I propose an incremental approach: See if you can solve the problem

by looking at -tab tax pc-, and report back to us. If that solves the

problem, great, if not, we'll try something else. (Notice that we are

living in different time zones, so it might take some time before I

get back to you, but somebody else on the Statalist might jump in)

Thanks again,

Sheela

Hello,

I am using Stata 9 for the PC, and have run the following command:

mlogit tax pc1 pc2 pc3 pc4, vce(jackknife)

Where (tax) has five outcomes

The regression results seem to be fine, but when I then try to run "predict p1 p2 p3 p4 p5" to obtain posterior probabilities, I get the following:

"p1: 27 missing values generated" (note: there are more than 27 cases in the data set)
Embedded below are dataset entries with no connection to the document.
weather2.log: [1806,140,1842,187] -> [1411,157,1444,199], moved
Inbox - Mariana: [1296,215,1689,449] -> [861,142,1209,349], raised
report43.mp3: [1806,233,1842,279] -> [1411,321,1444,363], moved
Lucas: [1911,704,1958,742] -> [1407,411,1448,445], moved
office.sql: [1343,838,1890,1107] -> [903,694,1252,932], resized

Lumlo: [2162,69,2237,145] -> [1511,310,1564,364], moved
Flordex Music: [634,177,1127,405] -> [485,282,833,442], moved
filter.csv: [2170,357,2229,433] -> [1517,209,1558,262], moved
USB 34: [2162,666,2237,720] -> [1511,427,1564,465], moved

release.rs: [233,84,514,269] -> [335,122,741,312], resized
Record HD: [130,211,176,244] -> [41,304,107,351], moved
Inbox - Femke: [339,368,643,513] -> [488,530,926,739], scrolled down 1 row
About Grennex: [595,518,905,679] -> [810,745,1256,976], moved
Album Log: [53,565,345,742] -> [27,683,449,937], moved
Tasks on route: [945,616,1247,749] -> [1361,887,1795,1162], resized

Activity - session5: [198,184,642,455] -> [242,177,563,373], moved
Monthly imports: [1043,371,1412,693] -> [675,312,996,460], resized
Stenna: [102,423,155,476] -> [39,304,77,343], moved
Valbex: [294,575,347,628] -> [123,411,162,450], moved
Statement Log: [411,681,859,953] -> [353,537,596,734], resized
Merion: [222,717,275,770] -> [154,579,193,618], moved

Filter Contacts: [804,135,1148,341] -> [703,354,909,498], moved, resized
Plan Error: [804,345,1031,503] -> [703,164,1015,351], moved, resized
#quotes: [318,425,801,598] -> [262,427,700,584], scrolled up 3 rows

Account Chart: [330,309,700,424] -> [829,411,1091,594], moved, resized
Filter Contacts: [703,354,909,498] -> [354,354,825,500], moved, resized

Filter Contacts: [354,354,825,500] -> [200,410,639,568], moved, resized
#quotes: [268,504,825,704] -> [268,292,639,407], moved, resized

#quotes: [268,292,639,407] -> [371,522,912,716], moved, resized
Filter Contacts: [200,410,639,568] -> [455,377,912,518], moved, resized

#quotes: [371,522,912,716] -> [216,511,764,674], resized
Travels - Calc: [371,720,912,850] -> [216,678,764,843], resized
And the resulting posterior probabilities are completely off-- every value of p1 is either 0, 1 or missing (".")

And, for a handful of cases, the values of p1-p5 are *all* 0.

This also happens when I do not use the vce(jackknife) command, and when I use three instead of four independent variables.

I suspect something is wrong among my cases (or variables) such that maybe two of my groups are so highly correlated that I am getting these results? But I am not familiar enough with the principles of multinomial logit to know. Any help or advice would be much appreciated.

Many thanks,